Frenaron sobre el cantero de violetas, saltaron apurados desde los camiones y entraron corriendo a la casa. Todos tuvieron que dejar de hacer lo que estaban haciendo. Nos encañonaron contra la pared de atrás. Mi tío Marcelo nos explicó que encañonar no significa apuntar con un cañón, pero un poco sí.

Nos apuntaban con las armas, como si estuvieran listos a disparar. Mi tío hace tantas formas en el aire con sus manos que podemos imaginarnos donde estaban todos. Tu mamá estaba allá… Tu papá aquí… Tu abuela… Y yo, justo parado en esa esquina debajo del tanque.

Dice que los milicos preguntaban todo gritando y que él no entendía casi nada de lo que decían, sólo que iba a terminar rápido.

Una vez le preguntamos qué era lo que iba a terminar rápido. No nos respondió. Se quedó callado un rato largo, con los ojos tristes. Parece que él tampoco sabe la respuesta.
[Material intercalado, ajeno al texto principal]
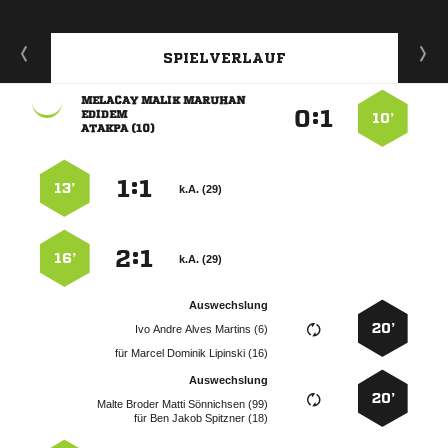
SPIELVERLAUF
  
:



10’
 
:


13’
k.A. (29)
:


16’
k.A. (29)
Auswechslung
20’
    
für
   
Auswechslung
20’
    
für
   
Mi tío Marcelo cuenta que temblaba de miedo. Agarrado muy fuerte de la mano de mi abuelo le preguntó en voz muy bajita ¿Éstos señores nos quieren matar? En ese momento un milico vio sus movimientos, lo apuntó directo a la cara y gritó algo. A mi tío del susto se le anudó la voz en la garganta, soltó la mano de mi abuelo, quedó firme, pegado a la pared y sin poder contenerse comenzó a llorar. Su mamá pidió tenerlo cerca pero no la dejaron. El milico, gritando, le apoyó el arma en la frente a mi tío Marcelo ¡Los machitos no lloran! ¿Sos mariquita? O ¿Sos machito, vos?

En ese momento comenzó a caerle encima un gran chorro helado, que lo hizo soltar un gran suspiro de frío. El milico se alejó para no mojarse, burlándose.

El tanque rebalsó porque nadie pudo apagar la bomba.

Mi tío debajo del chorro de agua, tiritando, pudo llorar con todas las ganas y mearse del miedo, sin que el milico se diera cuenta.

Por eso, ese chorro le salvó la vida.

Cuando el tanque de Obanta rebalsa, jugamos al “tío Marcelo”. Entramos y salimos del chorro, gritando palabras que sólo nosotros entendemos. Debajo del chorro de agua, la voz nos suena rara: “¡Milico de mierda!” “¡Sí, estoy llorando, milico boludo!” ¡Nos morimos de risa! Los grandes no pueden entender lo que hablamos y no pueden enojarse. Ellos nos castigan si decimos malas palabras, por eso, las decimos debajo de ese chorro, que siempre nos salva.